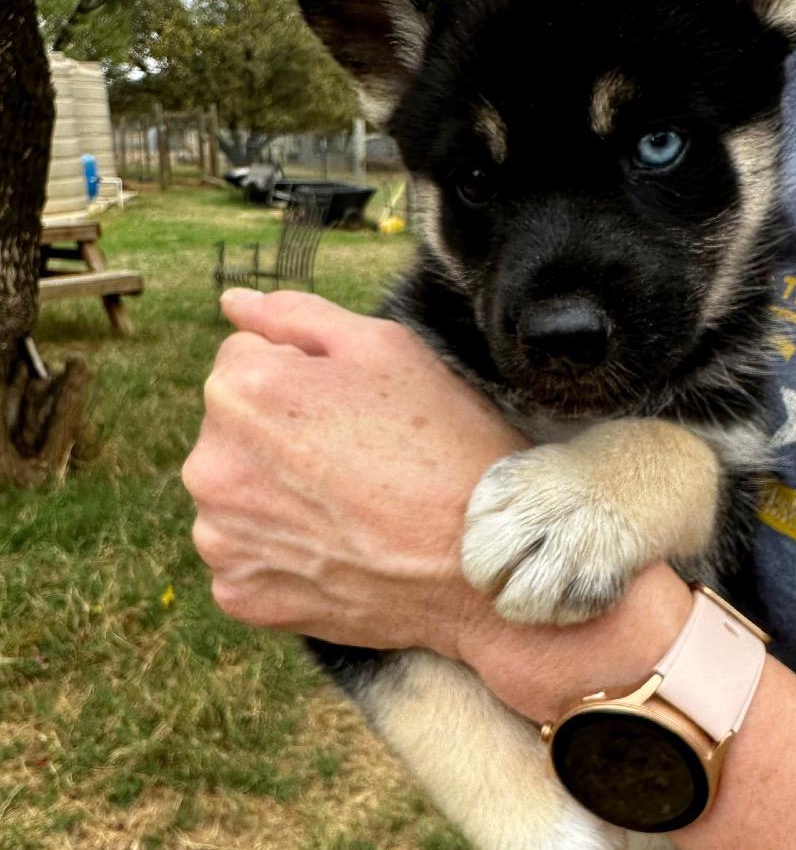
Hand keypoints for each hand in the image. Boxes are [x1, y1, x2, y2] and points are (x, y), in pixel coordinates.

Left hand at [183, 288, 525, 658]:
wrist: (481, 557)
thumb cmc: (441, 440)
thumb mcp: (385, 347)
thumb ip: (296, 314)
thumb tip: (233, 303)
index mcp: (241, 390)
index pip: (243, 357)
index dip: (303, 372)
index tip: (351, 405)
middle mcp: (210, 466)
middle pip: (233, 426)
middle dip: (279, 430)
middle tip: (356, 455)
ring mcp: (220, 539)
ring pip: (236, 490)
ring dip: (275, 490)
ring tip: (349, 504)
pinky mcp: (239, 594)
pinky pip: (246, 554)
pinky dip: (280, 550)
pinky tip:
^^^^^^^^^^^^^^^^
Print all the material above verbatim and omit its pictures.

## Problem solution
Hand keypoints for each hand in the image. Boxes are [x1, y1, x2, y2] and points are (x, y), in pixel coordinates.

Left hand at [183, 288, 525, 658]:
wrist: (481, 557)
thumb cmc: (441, 440)
thumb mcp: (385, 347)
thumb ip: (296, 314)
thumb tip: (233, 303)
index mcp: (241, 390)
index pip: (243, 357)
index dip: (303, 372)
index tip: (351, 405)
middle mcp: (210, 466)
middle pip: (233, 426)
middle dip: (279, 430)
middle tip: (356, 455)
ring mcp: (220, 539)
ring pip: (236, 490)
ring dip: (275, 490)
ring tip: (349, 504)
pinky mcp: (239, 594)
pinky pip: (246, 554)
pinky dip: (280, 550)
pinky tip:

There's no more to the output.